Records from a collection
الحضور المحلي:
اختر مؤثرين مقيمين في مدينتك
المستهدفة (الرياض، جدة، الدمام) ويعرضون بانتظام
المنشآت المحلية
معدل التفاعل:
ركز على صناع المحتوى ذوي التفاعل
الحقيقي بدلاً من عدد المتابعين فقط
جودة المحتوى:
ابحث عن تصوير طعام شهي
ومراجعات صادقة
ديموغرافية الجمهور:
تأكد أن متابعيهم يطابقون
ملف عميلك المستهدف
---
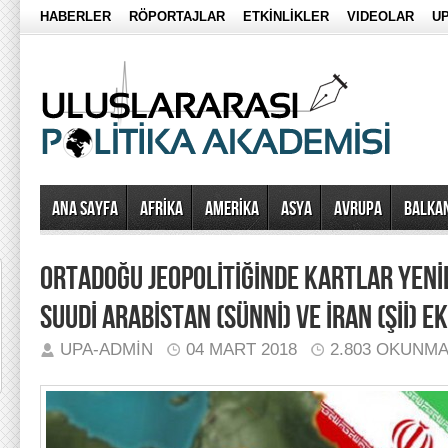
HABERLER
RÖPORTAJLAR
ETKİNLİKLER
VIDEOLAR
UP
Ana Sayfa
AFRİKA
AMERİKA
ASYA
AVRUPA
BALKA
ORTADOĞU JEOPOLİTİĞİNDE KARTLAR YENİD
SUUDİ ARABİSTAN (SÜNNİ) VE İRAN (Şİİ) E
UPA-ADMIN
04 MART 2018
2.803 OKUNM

__BRIEF__
Reproduce the lines of the entries above from the one with "ETKİNLİKLER" to the one with "2.803 OKUNM", both included, exactly and without any other line.

__ANSWER TO THIS TASK__
ETKİNLİKLER
VIDEOLAR
UP
Ana Sayfa
AFRİKA
AMERİKA
ASYA
AVRUPA
BALKA
ORTADOĞU JEOPOLİTİĞİNDE KARTLAR YENİD
SUUDİ ARABİSTAN (SÜNNİ) VE İRAN (Şİİ) E
UPA-ADMIN
04 MART 2018
2.803 OKUNM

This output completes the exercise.